Nearby, Merritt’s Restaurant contained a cookstove, a “rough plank” table and benches made from planks set on empty powder kegs. A “very creditable meal” was served in tin plates and cups. The writer and his friend slept in this cabin alongside five or six other men. Their accommodations consisted of “blankets spread on the bare, hard ground, with not even the intervention of pine boughs.”

In February 1878, Corydon Rose and his partner, Charlie Schafer, were inured in a rockslide. The two were at Schafer’s cabin at the Moltke lode when they heard the slide roaring down the hill. The men “attempted to escape but were caught in it and carried down the mountain and badly hurt,” reported the Silver World. Rose especially was “pretty effectually jammed up”, leading to speculation as to whether he would live. He  survived, but with permanent injuries.

Rose’s Cabin continued gaining popularity. In June, the Silver World reported that “the mines above Rose’s Cabin and in that vicinity are employing quite a force of men.” A post office opened later that year with Schafer as postmaster. Advertisements for the camp offered “meals and lodging, hay and grain, liquors and cigars”, as well as a “pack train of 60 animals”, and a second floor was added to Rose’s original cabin.

Rose typically stationed himself at the door, wearing a long black coat and a high hat. His signature greeting was “Howdy, stranger,” followed by an invitation to step inside where a bar ran along one side of the room. There also was a faro table, with a dealer wearing “short sleeves, plush waistcoat and long flowing tie”. Upstairs, twenty-two spindle beds, divided by partitions, awaited the weary traveler.

In 1880, Rose shared his roomy cabin with several others, including two women. One was Cornelia Porter, wife of silver miner William Porter. The other was Jennie Eastman, a divorcee with three children whose oldest son, 14—year—old Ira, worked as a teamster. Male residents of the camp included laborers, miners, carpenters and teamsters, as well as a blacksmith, saloonkeeper, butcher and druggist.
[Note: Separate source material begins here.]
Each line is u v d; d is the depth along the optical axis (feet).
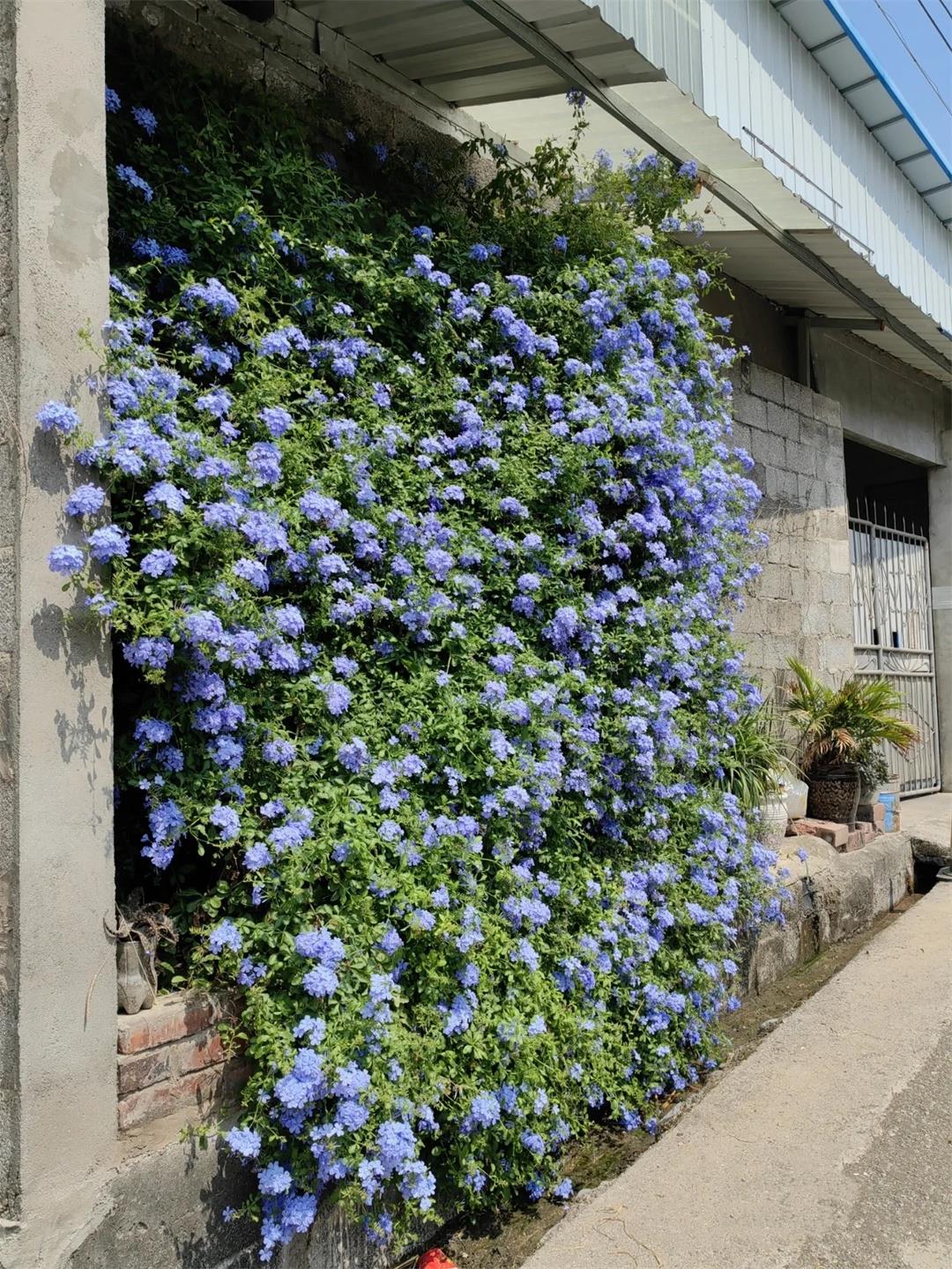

On his wedding night in 1884, Charles Schafer and his wife Augusta, still wearing her wedding gown, walked the whole fifteen miles from Lake City to Rose’s Cabin. When the census was taken in 1885, one of the couple’s lodgers was identified as mail carrier William Owens. Corydon Rose, meanwhile, was in Lake City and also worked as a mail carrier. Rose and Owens likely stayed at both Lake City and Rose’s Cabin as they transported mail back and forth.

That same year, George Crofutt’s Grip-Sack Guide of Colorado counted 120 people at Rose’s Cabin. For a dollar, the camp could be reached by hack during the summer months. In winter, Crofutt suggested reaching the camp via “winter saddle and snow—shoes.” Overall, Crofutt noted, there were “a great many mines and good ‘prospects’ which, with improved facilities, will make this one of the prosperous camps of the country.”

In spite of Crofutt’s prediction, the post office closed in 1887. Although about 50 miners continued living in the area, Corydon Rose was in Montrose by 1890. Meals were still available at Rose’s Cabin as late as 1895, when a correspondent for the North Platte Semi-Weekly Tribune recalled, “At noon we halted at Rose’s Cabin and had a good dinner—the finest in milk and butter.”

The Schafers remained at Rose’s Cabin as late as 1900. In time, larger mining conglomerates moved into the area. One of them, Golconda Mines Inc., proposed using Rose’s Cabin as their headquarters, and a telephone was installed connecting callers to Lake City. The new phone came in handy in September of 1900, when Jos. Nevin and Andy McLaughlin scuffled over a card game at Rose’s Cabin. “Nevins assaulted McLaughlin with an axe and was shot and killed by the latter,” reported the San Juan Prospector newspaper.

The news likely did not reach Corydon Rose, who had moved to Utah. His trail might have been lost but for a 1905 article in the Salt Lake City Herald. “Corydon Rose, an old gentleman who had been a county charge for the last two years, placed an advertisement in the Moab paper inquiring for his relatives in Kansas,” the paper explained. “The advertisement was answered by a nephew, who took the old gentleman back to Kansas with him. The young man stated that Mr. Rose was the owner of a farm of 160 acres within ten miles of Kansas City, which is worth $10,000.”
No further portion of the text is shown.